Have you ever been the victim of a cowboy contractor, or otherwise regretting your choice after hiring someone? It’s not uncommon. After all, how are you supposed to know until you work with them? Hopefully next time you will have some idea, because we have a few potential answers to that question.
Perhaps the number one piece of advice we can give you is to never settle on the first price you hear. There is really nothing to lose by shopping around and asking a few similar firms for price estimates. Although a low estimate doesn’t mean everything, you can judge the best value once you do a little more research into them.

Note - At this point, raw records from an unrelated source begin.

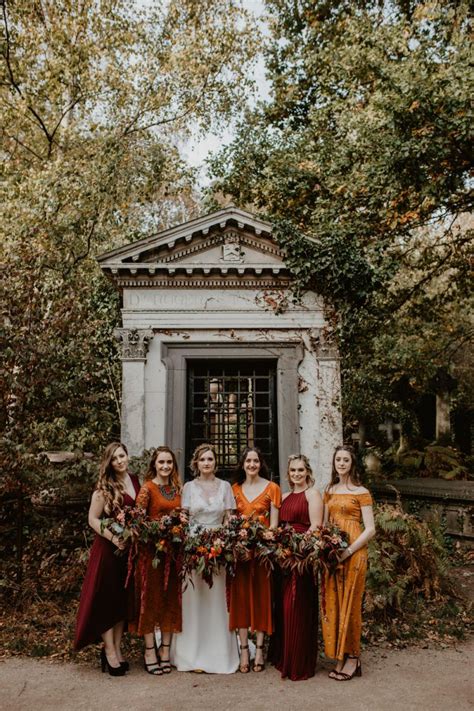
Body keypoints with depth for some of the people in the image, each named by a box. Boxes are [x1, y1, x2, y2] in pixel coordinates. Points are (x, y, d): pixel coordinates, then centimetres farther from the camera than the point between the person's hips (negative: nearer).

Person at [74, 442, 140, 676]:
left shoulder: (136, 481, 5)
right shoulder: (104, 487, -10)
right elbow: (93, 519, -11)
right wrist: (113, 538, -21)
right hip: (108, 549, -5)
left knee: (124, 600, 12)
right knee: (107, 599, 2)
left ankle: (116, 650, 25)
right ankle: (109, 652, 14)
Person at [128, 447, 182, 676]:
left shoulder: (177, 488, 11)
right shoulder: (147, 488, -6)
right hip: (151, 549, -5)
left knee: (171, 599, 9)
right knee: (150, 597, 2)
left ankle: (165, 649, 21)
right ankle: (150, 651, 13)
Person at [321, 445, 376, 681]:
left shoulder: (361, 492, -5)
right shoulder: (329, 491, 11)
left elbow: (370, 530, -9)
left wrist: (348, 551, -16)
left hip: (353, 552, -5)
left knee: (350, 603, 1)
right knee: (332, 603, 8)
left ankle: (352, 658, 15)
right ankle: (339, 658, 19)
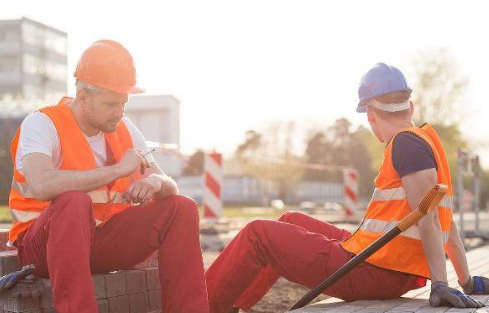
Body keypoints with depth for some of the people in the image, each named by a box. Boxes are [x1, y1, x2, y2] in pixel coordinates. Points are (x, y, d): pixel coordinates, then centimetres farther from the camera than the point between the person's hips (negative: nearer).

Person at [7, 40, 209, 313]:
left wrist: (156, 182, -19)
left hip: (105, 241, 6)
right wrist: (117, 170, -27)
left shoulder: (125, 129, 8)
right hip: (45, 242, -6)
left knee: (183, 208, -10)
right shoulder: (43, 124, -12)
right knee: (74, 201, -37)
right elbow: (42, 186, -33)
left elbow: (170, 189, 7)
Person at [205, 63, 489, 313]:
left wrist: (441, 285, -25)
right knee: (292, 222, 27)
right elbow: (447, 221, 17)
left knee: (258, 234, 2)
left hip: (370, 274, -10)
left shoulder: (407, 142, -15)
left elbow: (428, 218, -23)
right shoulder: (428, 142, 13)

Find personal recommendations
It is one thing to read reviews online, but even from independent sources you can’t be sure how they originated. If you know someone who can vouch for a builder or other tradesperson, ideally after a similar project to your own, you should trust them.
Look locally first
Although you may be able to come to a good agreement with someone who doesn’t live in your area, it’s probably going to be less costly for both parties if the contractor doesn’t have to travel far. They will probably be travelling to and from your property at least once a day for the duration of the project, so this clearly adds up.

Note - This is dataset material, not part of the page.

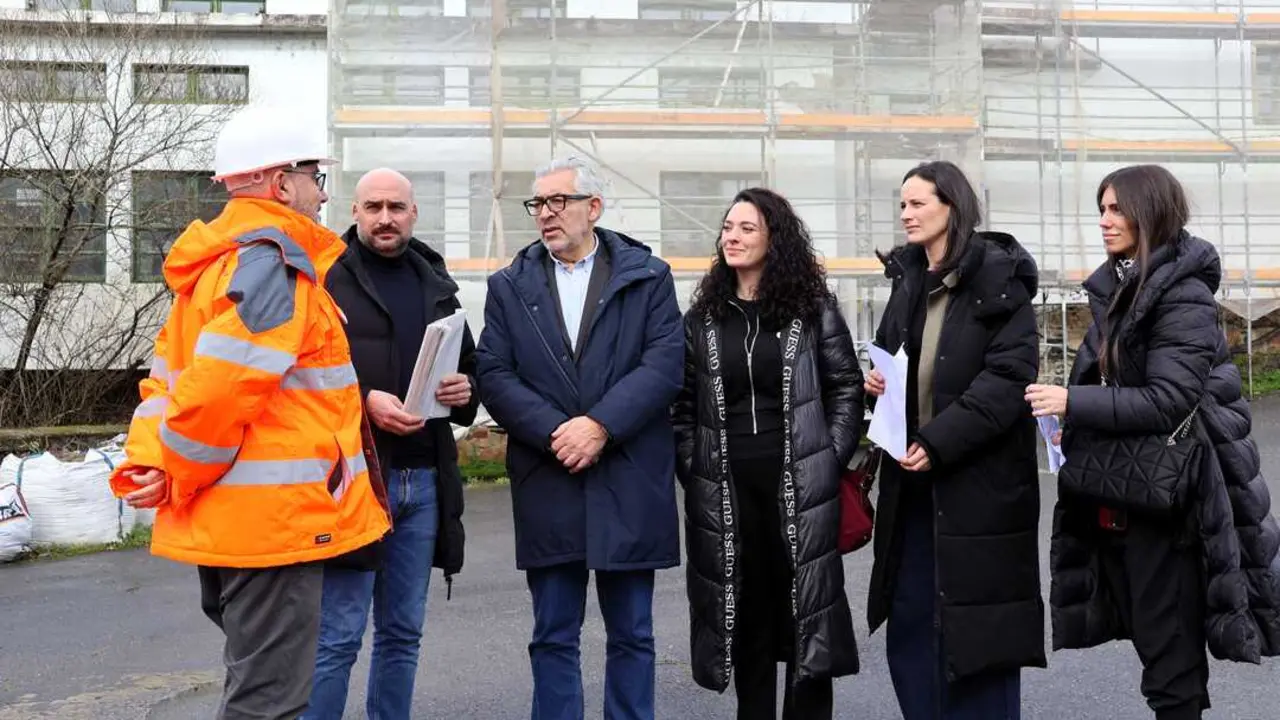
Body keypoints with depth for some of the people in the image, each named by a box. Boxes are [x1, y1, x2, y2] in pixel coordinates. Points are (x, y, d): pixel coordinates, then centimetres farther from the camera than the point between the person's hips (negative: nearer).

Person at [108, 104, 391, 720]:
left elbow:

Check their qualifications and experience
Obviously professional people in any trade will need certain qualifications to confirm they can work on your property safely, especially with gas or electricity supply work. Check these and make sure they have at least a few years’ experience when it’s a major job. It’s likely that someone who’s never worked on a project like yours before will end up costing you more, even if they don’t plan to deliberately.
Agree a timescale
It’s not advisable to work with only a rough estimate for any project. If it seems too complex to predict, that means you simply haven’t planned in enough detail yet. It’s important to have a start date and completion date pencilled in.
Have it all in writing
Of course, agreements are meaningless if they’re only verbal in this situation. The only way to really ensure you’re going to get what you pay for one way or the other is to have a professionally written contract covering every aspect of your agreement. If the contractor really plans to deliver, they shouldn’t have any problem agreeing to reasonable terms.
Building work can be a challenging experience that needs to be carefully evaluated before the process begins. A properly formulated planning process comprised of well-defined steps and procedures is necessary in this case to alleviate stress and save money as well as time. They will also help in evading problems with builders, contractors or plumbers. “Everything needs to be covered, from the initial planning stages and appropriate permissions right through to assuring UK plumbing and heating safety standards are met and maintained in your property,” advised Bedford & Milton Keynes’ Gasteam Plumbing and Heating. “With these simple steps, you will be definitely on your way to gaining confidence in your upcoming building project and getting everything off to a great start.”
1. Consider whether permissions or approvals are necessary
There are two types of approvals you to consider, building regulation approval and planning permission. A building regulation approval is applicable for minor renovations such as windows and doors. There is no need to apply for this approval if you have a contractor belonging to a competent person scheme. If the contractor is not registered, you might have to submit full plans with an application.
Planning permission is only applicable if you want to build something new that significantly changes your property, for example an extension or an additional building. These projects can affect the value of your own home as well as other peoples’ and the surrounding environment, which is why planning applications are taken seriously and failing to meet your agreed plans can result in severe penalties.
2. Finding builders and contractors
Whoever you hire, they must be good at their job. The best way is to seek recommendations and references. It is also vital you do a proper check on things such as a contractor’s membership to an approved scheme. Ask for proof of qualifications just to be sure. It is a prudent thing to ensure you have a variety of contractors and builders to enable you compare and choose the best.
3. Get a quote
Get a written quote from at least three contractors and compare them before deciding. The quote must have a fixed total price, validity period, and breakdown of the work to be done. Once you agree to the quote, it becomes a binding agreement between you and the contractor. You can make references to it in case of a dispute.